Selanjutnya putar kembali keposisi semula sampai terdengar suara klik, hembuskan nafas maksimal diluar turbuhaler, letakkan mouth piece diantara gigi, rapatkan kedua bibir supaya tidak ada kebocoran disekitar mouth piece.

Berikutnya tarik nafas dengan tenang sekuat dan sedalam mungkin, sebelum menghembuskan nafas, keluarkan turbuhaler dari mulut. Apabila yang diberikan lebih dari satu dosis, ulangi tahapan dengan selang waktu 1 – 2 menit, lalu pasang kembali tutupnya.

Lebih jelasnya berikut cara pemakian, pemeliharaan, dan penyimpanan turbuhaler yang baik dan benar sesuai aturan yang tertera pada kemasan.

Cara pemakaian turbuhaler :

  1. Lepaskan tutup turbuhaler, tarik inhaler ke atas
  2. Putar turbuhaler kekanan, selanjutnya kekiri dengan cepat, kemudian akan terdengar suara “KLIK”
  3. Keluarkan atau buang nafas
  4. Letakan turbuhaler diantara mulut dan bibir, condongkan kepala ke belakang sedikit
  5. Hisap obat dengan menarik nafas kuat dan dalam
  6. Keluarkan alat dari mulut
  7. Tahan napas 5 – 10 detik, kemudian bernafaslah secara perlahan
  8. Tutup kembali turbuhaler dan berkumur dengan air hangat

Cara pemeiharaan turbuhaler : Bersihkan bagia luar corong dengan kain atau tisu kering secara teratur. Terutama sesudah pemakaian. Ingat! jangan gunakan air atau cairan lainnya untuk membersihkan corong.

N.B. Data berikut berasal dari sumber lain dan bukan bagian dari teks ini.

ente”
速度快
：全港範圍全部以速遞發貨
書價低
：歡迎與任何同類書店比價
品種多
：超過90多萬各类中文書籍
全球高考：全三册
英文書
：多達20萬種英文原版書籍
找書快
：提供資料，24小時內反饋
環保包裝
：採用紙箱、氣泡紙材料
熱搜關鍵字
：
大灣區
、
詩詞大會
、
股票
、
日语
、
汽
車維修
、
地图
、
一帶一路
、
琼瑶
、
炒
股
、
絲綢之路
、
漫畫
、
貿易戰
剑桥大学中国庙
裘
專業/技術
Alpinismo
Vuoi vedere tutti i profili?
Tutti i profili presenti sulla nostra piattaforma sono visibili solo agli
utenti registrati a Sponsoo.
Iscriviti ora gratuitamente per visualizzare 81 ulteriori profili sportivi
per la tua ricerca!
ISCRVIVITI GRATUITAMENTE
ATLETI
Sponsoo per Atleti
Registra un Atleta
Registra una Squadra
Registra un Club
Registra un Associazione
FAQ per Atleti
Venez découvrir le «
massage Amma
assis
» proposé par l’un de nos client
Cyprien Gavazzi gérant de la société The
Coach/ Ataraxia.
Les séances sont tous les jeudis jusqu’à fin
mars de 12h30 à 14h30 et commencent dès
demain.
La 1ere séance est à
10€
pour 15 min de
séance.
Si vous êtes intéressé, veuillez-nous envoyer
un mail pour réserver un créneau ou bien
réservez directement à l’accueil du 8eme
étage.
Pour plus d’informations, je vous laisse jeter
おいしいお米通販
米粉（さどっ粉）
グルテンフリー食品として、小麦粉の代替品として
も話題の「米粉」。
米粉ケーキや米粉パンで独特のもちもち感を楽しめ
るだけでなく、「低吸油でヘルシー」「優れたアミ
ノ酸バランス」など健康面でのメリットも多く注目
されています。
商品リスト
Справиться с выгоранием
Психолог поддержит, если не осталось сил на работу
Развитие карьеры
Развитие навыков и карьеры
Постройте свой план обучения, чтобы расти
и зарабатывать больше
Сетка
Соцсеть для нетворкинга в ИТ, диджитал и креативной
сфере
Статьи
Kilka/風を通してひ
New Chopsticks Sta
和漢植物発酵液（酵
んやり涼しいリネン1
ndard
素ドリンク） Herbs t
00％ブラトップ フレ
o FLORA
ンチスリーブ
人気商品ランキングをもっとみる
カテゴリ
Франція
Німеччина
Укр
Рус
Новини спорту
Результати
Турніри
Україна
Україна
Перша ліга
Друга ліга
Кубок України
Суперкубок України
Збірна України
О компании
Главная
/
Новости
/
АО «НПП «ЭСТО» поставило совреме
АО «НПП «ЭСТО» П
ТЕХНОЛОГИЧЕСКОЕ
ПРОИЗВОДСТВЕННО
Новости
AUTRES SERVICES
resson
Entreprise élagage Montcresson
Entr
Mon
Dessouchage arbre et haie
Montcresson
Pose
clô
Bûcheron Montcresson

Cara penyimpanan turbuhaler :

Tips bagi yang menggunakan turbuhaler :

  1. Jangan gunakan bersamaan dengan orang lain
  2. Jangan menggunakan lebih dari dosis yang dianjurkan
  3. Hindari penyebab timbulnya asma
  4. Bawa selalu turbuhaler kemanapun pergi
  5. Cek tanggal kadaluarsa turbuhaler
  6. Cara mengetahui sisa dosis : 10 dosis terakhir ditandai dengan adanya indikator merah pada couter dosis

Itulah informasi yang bisa disampaikan pada situs Obatanak.net ini, semoga apa yang sudah disampaikan diatas bisa bermanfaat dan bisa dijadikan referensi bagi semua pembaca.